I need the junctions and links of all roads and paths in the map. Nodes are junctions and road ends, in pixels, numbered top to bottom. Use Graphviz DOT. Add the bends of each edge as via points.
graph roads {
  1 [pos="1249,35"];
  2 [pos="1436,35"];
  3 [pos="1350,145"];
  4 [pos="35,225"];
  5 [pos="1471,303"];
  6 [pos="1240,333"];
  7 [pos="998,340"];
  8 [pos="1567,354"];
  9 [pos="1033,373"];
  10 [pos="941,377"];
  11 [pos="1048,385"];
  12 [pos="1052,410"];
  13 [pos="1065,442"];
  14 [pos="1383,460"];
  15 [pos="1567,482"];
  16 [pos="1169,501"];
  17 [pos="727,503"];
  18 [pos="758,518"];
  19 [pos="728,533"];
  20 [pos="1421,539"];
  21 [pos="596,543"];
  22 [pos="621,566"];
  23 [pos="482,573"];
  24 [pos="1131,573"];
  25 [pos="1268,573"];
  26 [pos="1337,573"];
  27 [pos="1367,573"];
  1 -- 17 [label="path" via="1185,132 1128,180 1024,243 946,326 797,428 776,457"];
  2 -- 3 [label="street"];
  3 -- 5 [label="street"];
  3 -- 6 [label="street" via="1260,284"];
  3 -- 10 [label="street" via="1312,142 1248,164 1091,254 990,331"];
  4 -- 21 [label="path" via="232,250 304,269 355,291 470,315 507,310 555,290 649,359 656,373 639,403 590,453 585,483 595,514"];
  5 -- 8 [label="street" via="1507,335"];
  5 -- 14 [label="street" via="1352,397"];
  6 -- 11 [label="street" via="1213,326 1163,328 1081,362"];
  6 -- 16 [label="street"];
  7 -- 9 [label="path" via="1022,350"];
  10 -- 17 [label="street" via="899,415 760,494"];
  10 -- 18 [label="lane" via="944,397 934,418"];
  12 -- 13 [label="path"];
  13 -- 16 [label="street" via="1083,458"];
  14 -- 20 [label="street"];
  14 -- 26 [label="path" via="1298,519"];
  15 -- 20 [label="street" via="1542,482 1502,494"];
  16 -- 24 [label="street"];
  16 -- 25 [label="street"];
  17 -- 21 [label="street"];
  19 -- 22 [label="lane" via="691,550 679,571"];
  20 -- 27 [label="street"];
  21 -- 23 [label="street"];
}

------------------------------------

- What this task involves -
Go through the records above. Copy each line in which the string "roads" appears.

- Answer section -
I need the junctions and links of all roads and paths in the map. Nodes are junctions and road ends, in pixels, numbered top to bottom. Use Graphviz DOT. Add the bends of each edge as via points.
graph roads {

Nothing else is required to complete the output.